* **Work task**: Beginning with the line that contains "- potted succulent [136,328,159,355]" and concluding with the final line of the listing below, output each line exactly, and only those lines.

* **Study material**:
==============================
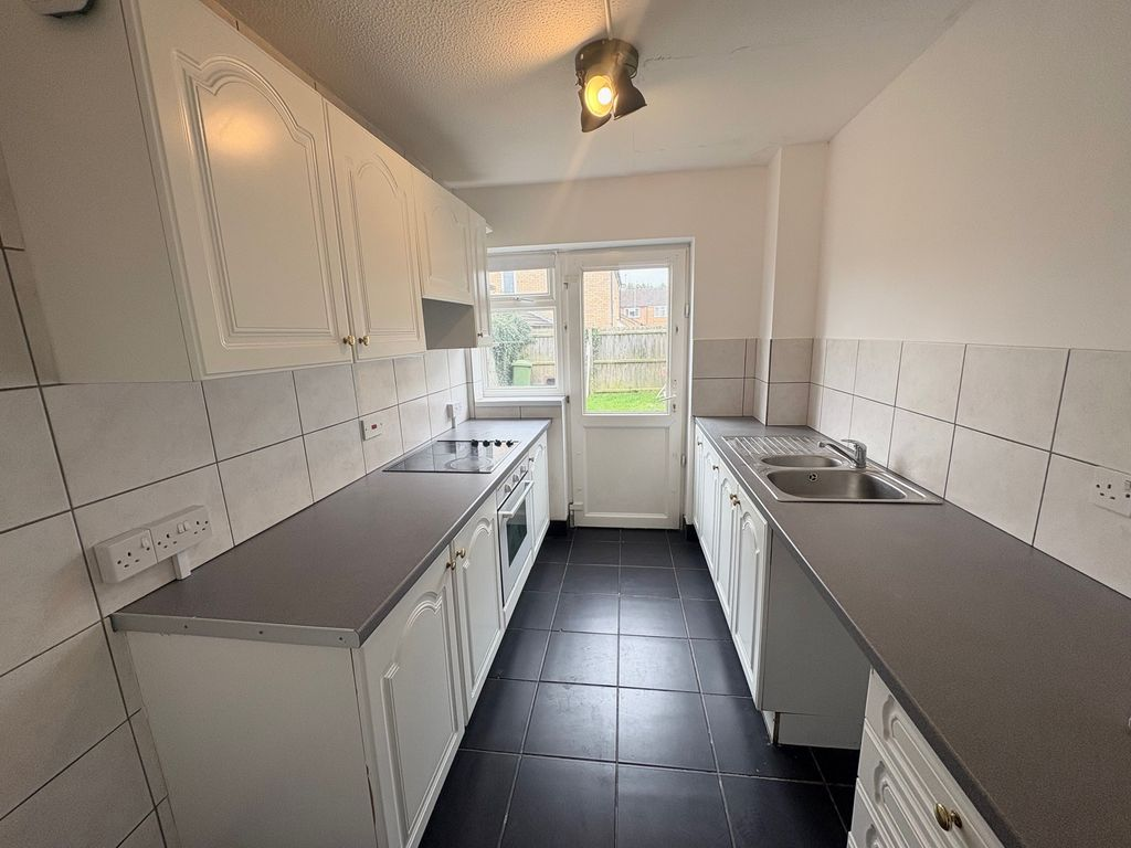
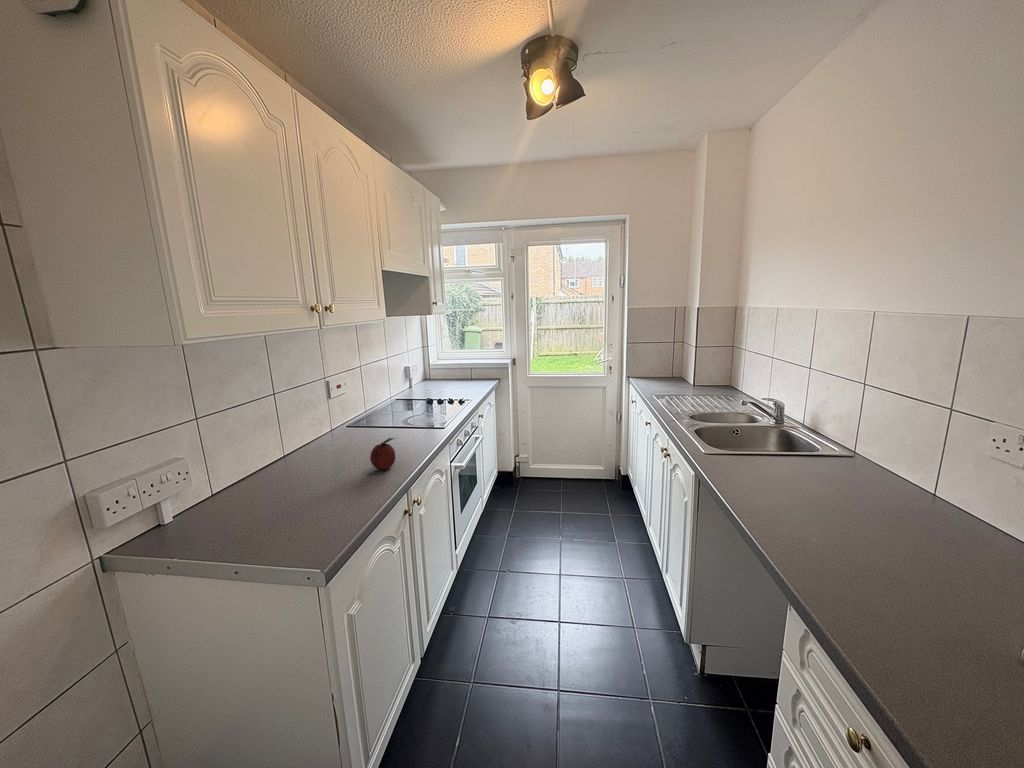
+ fruit [369,437,396,470]
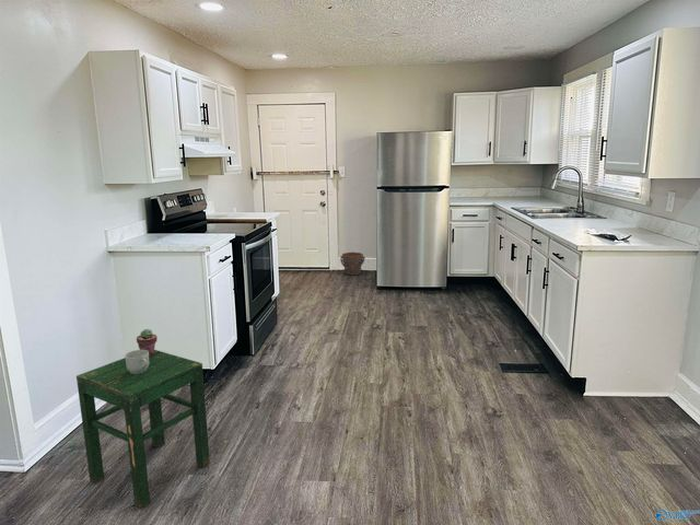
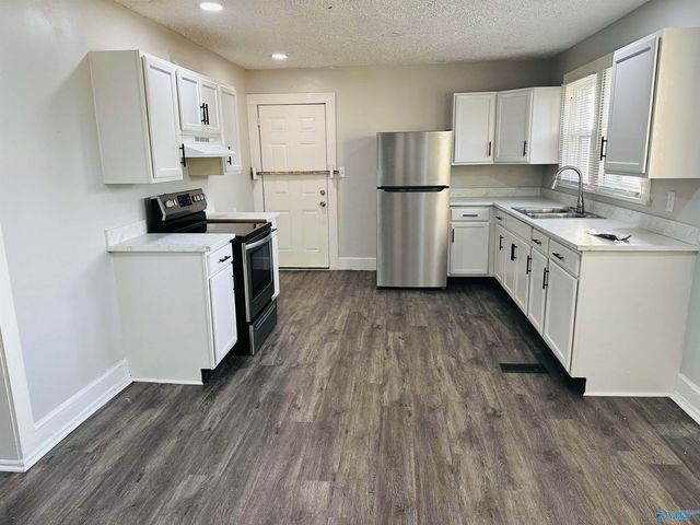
- potted succulent [136,328,159,355]
- stool [75,349,211,511]
- mug [124,349,149,374]
- bucket [339,252,366,277]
==============================
* **Written solution**:
- potted succulent [136,328,159,355]
- stool [75,349,211,511]
- mug [124,349,149,374]
- bucket [339,252,366,277]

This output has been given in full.